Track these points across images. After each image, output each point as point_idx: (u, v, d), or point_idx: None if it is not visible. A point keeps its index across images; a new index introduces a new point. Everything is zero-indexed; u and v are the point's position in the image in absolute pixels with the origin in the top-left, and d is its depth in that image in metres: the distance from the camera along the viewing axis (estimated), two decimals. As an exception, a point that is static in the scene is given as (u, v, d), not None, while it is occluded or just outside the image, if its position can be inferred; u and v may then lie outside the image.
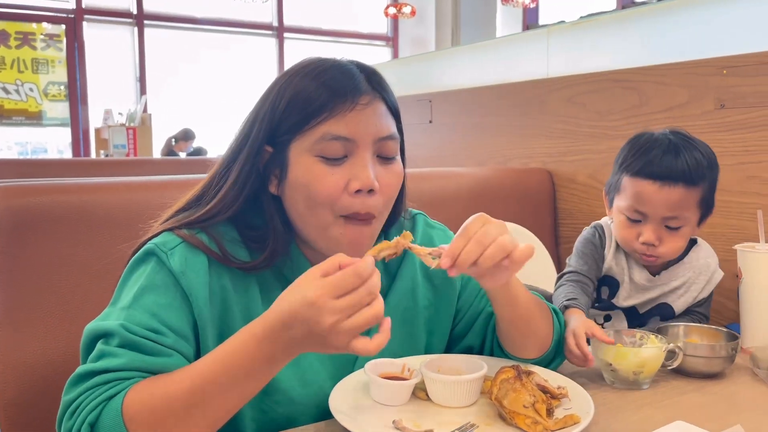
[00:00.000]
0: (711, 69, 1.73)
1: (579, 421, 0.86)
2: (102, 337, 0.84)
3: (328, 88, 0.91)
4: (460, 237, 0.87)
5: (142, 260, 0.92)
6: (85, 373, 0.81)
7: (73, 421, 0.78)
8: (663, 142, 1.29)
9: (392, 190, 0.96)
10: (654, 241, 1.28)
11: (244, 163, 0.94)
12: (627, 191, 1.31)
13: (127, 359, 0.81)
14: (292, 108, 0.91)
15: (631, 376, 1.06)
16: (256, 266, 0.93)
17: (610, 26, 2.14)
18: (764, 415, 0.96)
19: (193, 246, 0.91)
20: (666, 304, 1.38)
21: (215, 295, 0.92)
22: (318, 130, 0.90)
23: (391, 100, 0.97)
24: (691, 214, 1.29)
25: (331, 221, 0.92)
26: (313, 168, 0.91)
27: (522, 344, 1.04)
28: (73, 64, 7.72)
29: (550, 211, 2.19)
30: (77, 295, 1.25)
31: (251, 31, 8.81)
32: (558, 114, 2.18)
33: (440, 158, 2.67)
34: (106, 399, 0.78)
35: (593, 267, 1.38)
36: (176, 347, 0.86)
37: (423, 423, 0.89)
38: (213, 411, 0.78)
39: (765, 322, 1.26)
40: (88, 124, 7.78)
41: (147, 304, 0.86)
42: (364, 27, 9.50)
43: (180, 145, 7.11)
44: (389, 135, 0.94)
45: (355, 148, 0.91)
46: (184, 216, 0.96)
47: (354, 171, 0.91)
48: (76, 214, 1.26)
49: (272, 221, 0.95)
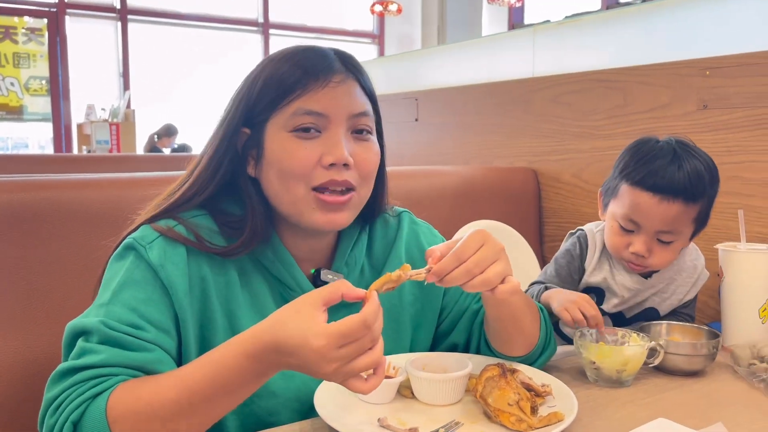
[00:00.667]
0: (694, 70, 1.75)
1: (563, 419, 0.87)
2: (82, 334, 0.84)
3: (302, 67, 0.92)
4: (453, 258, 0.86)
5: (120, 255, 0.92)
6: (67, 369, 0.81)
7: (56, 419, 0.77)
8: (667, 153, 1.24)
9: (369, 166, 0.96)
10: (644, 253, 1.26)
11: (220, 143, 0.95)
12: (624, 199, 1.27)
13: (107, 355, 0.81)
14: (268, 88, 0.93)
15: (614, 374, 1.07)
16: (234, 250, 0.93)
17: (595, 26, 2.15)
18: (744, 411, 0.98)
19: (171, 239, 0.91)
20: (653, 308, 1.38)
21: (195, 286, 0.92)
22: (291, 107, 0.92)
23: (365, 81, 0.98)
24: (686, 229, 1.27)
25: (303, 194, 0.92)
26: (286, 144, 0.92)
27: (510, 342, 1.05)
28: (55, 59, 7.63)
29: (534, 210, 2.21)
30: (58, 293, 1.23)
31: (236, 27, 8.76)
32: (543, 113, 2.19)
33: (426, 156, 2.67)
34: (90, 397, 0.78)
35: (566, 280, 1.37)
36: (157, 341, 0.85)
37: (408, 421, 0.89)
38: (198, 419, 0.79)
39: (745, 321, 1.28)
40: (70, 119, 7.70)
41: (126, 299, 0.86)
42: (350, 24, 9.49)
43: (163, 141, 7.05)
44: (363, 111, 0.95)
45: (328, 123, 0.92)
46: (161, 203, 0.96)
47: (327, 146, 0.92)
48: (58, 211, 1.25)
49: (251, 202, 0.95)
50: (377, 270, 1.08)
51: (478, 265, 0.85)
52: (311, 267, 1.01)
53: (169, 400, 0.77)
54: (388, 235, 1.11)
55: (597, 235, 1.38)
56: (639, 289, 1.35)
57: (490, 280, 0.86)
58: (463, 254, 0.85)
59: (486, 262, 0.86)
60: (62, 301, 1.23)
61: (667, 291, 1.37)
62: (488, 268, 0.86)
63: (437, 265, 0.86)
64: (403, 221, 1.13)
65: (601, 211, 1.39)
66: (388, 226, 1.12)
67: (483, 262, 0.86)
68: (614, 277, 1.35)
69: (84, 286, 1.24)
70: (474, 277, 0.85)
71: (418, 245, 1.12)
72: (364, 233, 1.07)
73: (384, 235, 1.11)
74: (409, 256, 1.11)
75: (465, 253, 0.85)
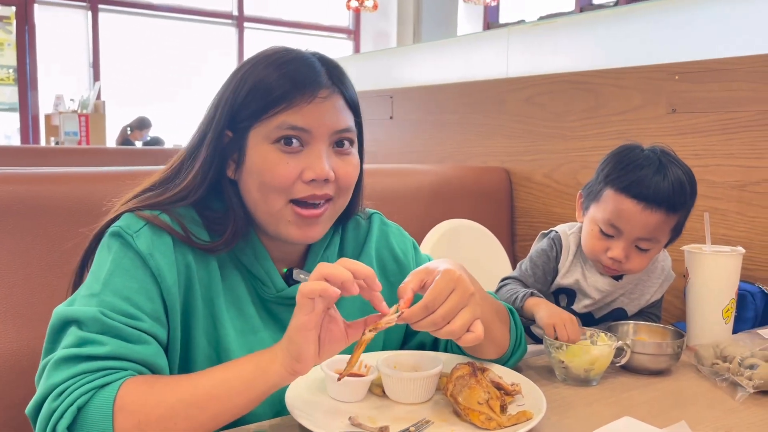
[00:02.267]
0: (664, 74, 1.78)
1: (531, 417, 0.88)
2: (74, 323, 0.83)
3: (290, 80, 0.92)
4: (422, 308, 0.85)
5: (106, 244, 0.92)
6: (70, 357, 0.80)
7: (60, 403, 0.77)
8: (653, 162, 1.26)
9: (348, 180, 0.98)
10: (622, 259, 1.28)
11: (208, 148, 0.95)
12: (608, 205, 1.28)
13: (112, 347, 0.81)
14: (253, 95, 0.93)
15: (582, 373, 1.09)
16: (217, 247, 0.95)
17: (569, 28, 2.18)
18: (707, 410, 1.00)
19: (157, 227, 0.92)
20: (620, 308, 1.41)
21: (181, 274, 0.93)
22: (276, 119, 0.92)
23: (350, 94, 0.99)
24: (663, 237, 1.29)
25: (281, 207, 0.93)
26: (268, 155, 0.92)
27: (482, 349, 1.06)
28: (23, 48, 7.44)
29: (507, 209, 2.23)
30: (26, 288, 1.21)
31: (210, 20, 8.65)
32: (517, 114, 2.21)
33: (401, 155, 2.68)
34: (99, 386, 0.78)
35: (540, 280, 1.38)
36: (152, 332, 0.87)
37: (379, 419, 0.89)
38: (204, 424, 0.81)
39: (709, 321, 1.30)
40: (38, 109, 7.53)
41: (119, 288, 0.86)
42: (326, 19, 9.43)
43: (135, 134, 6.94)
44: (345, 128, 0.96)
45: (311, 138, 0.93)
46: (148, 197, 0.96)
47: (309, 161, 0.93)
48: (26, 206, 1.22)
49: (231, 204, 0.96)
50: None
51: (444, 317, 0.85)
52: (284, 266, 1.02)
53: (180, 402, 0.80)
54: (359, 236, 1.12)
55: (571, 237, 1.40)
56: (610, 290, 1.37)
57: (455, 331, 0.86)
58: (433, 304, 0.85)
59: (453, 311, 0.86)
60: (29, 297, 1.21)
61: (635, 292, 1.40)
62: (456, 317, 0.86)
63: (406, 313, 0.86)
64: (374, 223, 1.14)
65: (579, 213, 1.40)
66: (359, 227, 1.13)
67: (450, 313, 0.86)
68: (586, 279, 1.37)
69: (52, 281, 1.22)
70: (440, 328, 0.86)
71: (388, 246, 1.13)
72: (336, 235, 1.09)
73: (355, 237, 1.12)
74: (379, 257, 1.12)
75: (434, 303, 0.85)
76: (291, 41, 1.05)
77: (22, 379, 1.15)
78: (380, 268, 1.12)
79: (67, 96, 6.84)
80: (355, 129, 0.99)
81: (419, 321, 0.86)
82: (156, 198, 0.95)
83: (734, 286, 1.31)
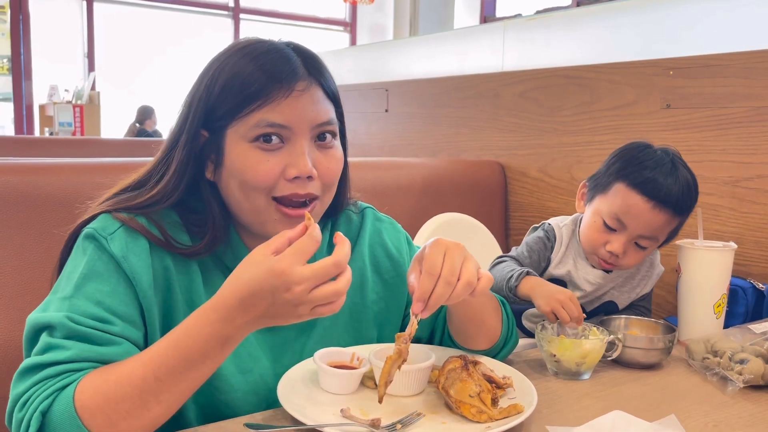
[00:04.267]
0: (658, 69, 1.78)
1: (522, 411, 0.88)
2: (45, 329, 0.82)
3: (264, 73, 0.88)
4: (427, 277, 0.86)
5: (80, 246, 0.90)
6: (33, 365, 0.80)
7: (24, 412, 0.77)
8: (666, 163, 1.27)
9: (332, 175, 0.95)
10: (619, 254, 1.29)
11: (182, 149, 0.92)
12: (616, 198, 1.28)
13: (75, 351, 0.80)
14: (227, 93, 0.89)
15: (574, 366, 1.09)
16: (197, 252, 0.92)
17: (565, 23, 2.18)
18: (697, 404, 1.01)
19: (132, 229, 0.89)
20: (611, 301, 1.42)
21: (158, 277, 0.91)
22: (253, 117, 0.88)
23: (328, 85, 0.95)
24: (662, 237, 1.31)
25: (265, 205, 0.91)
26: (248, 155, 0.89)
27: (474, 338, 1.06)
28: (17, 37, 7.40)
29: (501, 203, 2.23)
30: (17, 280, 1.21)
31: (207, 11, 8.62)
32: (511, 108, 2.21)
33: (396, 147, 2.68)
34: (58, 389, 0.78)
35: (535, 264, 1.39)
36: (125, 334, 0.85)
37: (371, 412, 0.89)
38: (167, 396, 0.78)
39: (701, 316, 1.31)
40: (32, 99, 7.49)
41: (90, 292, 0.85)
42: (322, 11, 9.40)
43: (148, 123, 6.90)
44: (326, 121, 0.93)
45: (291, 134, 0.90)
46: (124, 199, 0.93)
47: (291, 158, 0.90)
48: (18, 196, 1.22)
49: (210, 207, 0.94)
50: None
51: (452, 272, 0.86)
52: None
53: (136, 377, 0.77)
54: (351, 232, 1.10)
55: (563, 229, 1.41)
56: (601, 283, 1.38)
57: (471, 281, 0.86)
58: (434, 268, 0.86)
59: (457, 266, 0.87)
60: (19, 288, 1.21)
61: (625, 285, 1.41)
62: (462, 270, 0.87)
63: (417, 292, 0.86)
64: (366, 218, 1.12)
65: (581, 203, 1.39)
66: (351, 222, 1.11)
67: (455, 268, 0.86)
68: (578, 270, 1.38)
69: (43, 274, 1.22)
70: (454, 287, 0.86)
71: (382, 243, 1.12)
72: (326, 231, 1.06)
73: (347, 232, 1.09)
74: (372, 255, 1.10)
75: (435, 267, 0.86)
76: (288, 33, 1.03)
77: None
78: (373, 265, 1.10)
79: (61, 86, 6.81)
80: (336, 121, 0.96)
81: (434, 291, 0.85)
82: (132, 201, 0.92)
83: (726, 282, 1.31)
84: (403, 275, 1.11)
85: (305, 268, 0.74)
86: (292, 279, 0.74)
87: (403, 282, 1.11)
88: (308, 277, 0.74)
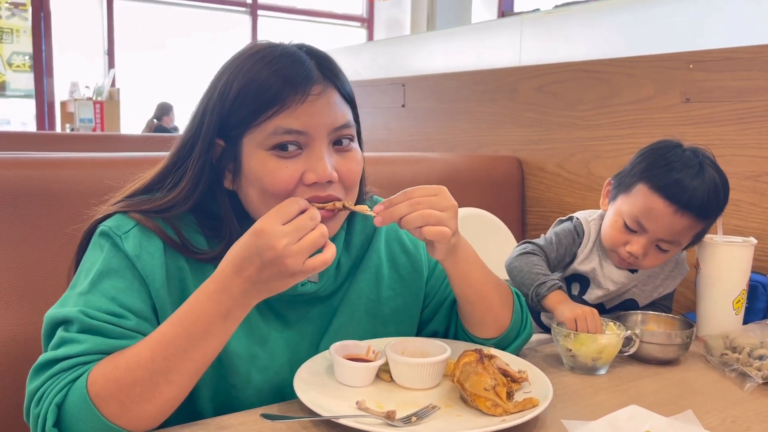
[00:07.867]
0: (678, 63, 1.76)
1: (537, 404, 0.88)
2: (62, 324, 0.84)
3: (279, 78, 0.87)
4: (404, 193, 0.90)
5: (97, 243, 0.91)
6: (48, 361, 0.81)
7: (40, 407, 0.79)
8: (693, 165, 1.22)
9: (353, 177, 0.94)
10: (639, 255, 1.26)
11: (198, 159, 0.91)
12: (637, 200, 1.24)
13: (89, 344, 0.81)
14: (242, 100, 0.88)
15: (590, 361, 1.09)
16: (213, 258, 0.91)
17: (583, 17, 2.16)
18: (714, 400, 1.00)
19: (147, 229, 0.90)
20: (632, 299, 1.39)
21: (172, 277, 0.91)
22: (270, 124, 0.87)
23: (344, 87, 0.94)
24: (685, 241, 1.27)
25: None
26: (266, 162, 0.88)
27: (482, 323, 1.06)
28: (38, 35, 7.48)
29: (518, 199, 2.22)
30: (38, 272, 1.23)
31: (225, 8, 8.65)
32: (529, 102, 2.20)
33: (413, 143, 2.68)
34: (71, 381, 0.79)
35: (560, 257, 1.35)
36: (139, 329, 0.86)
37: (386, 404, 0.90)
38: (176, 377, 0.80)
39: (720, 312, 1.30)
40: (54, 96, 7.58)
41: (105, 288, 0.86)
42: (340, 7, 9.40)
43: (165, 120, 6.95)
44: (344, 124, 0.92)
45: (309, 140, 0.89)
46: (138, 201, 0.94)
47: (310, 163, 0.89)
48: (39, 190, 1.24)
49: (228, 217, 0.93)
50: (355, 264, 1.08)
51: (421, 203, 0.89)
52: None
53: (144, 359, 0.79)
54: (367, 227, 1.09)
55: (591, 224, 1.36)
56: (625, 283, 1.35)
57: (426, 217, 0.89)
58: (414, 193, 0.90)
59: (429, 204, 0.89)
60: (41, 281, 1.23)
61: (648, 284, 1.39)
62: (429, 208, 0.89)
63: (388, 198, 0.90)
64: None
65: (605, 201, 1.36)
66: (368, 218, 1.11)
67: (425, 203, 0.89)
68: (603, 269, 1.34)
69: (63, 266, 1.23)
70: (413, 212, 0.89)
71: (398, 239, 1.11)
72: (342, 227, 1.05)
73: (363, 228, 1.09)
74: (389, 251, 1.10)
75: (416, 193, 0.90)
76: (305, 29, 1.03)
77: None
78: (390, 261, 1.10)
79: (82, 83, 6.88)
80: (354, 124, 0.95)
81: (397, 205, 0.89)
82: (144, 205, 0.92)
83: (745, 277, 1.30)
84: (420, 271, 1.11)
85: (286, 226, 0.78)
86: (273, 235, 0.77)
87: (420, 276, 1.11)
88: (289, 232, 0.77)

┄┄┄┄┄┄┄┄┄┄┄┄┄┄┄┄┄┄┄┄

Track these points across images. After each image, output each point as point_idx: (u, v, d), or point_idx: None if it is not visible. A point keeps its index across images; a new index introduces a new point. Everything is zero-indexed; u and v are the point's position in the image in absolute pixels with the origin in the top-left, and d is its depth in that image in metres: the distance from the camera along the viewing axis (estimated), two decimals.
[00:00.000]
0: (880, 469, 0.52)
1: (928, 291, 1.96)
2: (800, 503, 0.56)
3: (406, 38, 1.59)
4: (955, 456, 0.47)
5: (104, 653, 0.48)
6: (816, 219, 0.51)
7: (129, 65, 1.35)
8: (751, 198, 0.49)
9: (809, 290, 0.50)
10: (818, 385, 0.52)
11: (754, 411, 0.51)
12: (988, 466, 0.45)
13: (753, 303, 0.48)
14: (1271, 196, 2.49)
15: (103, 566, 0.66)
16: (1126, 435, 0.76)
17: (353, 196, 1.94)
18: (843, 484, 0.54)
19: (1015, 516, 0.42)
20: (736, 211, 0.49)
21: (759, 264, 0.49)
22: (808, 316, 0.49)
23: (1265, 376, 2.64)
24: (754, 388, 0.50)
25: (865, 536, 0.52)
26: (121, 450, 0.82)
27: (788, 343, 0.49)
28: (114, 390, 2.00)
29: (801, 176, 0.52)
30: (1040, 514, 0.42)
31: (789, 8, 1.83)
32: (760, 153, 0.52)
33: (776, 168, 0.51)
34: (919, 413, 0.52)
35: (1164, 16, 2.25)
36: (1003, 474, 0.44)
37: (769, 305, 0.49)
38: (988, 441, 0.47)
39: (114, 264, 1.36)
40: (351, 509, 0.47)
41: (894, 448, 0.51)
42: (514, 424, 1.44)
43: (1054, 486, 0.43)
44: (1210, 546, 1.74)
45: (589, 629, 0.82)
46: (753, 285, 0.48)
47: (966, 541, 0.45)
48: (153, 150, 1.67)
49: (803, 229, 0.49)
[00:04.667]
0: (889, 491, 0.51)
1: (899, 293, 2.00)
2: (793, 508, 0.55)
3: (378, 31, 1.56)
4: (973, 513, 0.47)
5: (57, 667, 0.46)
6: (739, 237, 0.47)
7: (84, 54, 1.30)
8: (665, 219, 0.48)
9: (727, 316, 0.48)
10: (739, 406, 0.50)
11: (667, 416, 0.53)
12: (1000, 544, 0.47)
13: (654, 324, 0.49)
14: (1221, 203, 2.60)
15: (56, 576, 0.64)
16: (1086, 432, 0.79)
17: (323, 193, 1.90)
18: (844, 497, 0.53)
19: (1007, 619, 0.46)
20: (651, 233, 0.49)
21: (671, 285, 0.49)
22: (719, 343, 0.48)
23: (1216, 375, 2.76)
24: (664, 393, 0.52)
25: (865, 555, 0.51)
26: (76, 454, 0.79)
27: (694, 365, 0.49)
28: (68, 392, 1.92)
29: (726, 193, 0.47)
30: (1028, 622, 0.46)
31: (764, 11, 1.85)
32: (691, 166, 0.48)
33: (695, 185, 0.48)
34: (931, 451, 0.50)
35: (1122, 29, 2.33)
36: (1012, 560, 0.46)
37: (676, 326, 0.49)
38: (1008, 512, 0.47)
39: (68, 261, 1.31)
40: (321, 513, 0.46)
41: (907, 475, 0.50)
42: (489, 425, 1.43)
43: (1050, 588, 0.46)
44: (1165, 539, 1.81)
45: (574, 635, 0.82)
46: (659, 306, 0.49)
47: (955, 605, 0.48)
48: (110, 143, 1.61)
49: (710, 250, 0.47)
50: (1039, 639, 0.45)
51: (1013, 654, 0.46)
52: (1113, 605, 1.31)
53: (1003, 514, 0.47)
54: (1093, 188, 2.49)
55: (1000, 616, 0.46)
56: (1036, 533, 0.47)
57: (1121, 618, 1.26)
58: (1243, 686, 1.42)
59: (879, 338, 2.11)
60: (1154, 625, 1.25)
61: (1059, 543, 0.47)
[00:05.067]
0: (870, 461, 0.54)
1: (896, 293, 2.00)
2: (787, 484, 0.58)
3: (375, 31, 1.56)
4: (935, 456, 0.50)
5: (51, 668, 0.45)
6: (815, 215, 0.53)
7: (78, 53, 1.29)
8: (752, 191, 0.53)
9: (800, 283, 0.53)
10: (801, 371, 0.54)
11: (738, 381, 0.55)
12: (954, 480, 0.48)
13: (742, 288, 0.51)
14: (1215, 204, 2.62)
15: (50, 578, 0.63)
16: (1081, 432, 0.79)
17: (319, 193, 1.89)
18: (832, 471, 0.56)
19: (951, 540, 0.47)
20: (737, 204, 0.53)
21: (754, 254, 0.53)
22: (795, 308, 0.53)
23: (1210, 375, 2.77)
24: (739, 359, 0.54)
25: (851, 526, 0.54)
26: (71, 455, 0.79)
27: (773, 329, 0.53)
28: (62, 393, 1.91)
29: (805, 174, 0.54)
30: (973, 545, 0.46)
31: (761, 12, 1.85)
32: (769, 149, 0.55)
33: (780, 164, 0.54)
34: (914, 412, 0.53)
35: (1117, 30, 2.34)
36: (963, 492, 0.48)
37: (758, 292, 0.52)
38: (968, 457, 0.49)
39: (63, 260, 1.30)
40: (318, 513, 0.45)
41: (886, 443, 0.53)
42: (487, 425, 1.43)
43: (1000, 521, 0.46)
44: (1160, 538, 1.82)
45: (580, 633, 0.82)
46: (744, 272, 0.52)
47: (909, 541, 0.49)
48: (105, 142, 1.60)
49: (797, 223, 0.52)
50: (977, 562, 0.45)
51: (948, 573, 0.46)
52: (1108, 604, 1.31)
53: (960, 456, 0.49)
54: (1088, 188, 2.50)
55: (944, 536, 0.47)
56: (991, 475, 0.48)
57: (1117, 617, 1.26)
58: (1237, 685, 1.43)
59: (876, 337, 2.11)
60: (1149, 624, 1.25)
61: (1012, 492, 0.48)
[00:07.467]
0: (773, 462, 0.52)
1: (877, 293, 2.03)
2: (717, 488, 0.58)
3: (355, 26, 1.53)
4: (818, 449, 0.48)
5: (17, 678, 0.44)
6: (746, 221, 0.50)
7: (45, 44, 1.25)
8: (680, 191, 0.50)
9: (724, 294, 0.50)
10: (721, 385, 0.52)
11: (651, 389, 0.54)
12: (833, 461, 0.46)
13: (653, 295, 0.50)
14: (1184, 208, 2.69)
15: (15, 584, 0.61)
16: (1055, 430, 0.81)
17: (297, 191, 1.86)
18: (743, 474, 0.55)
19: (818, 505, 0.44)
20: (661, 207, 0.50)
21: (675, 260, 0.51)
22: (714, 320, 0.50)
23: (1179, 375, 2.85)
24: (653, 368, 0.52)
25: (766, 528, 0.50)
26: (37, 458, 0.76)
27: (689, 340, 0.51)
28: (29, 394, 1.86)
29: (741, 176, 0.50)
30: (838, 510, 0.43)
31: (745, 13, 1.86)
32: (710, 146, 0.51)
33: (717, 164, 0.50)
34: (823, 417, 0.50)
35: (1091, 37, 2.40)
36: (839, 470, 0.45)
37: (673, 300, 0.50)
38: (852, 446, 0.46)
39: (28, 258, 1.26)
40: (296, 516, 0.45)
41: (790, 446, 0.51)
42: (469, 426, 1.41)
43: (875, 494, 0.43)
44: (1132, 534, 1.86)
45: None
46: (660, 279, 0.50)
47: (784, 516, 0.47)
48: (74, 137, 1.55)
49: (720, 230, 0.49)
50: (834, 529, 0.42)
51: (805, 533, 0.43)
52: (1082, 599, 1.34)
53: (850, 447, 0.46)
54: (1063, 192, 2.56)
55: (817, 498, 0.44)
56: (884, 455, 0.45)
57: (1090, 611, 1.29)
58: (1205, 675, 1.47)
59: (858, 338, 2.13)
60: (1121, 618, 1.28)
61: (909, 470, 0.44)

┄┄┄┄┄┄┄┄┄┄┄┄┄┄┄┄┄┄┄┄

### [What the task requires]
In the listing above, transcribe exactly everything from the line containing "10: (818, 385, 0.52)" down to the line containing "49: (803, 229, 0.49)", including both and nothing more.

### [Finished task]
10: (818, 385, 0.52)
11: (754, 411, 0.51)
12: (988, 466, 0.45)
13: (753, 303, 0.48)
14: (1271, 196, 2.49)
15: (103, 566, 0.66)
16: (1126, 435, 0.76)
17: (353, 196, 1.94)
18: (843, 484, 0.54)
19: (1015, 516, 0.42)
20: (736, 211, 0.49)
21: (759, 264, 0.49)
22: (808, 316, 0.49)
23: (1265, 376, 2.64)
24: (754, 388, 0.50)
25: (865, 536, 0.52)
26: (121, 450, 0.82)
27: (788, 343, 0.49)
28: (114, 390, 2.00)
29: (801, 176, 0.52)
30: (1040, 514, 0.42)
31: (789, 8, 1.83)
32: (760, 153, 0.52)
33: (776, 168, 0.51)
34: (919, 413, 0.52)
35: (1164, 16, 2.25)
36: (1003, 474, 0.44)
37: (769, 305, 0.49)
38: (988, 441, 0.47)
39: (114, 264, 1.36)
40: (351, 509, 0.47)
41: (894, 448, 0.51)
42: (514, 424, 1.44)
43: (1054, 486, 0.43)
44: (1210, 546, 1.74)
45: (589, 629, 0.82)
46: (753, 285, 0.48)
47: (966, 541, 0.45)
48: (153, 150, 1.67)
49: (803, 229, 0.49)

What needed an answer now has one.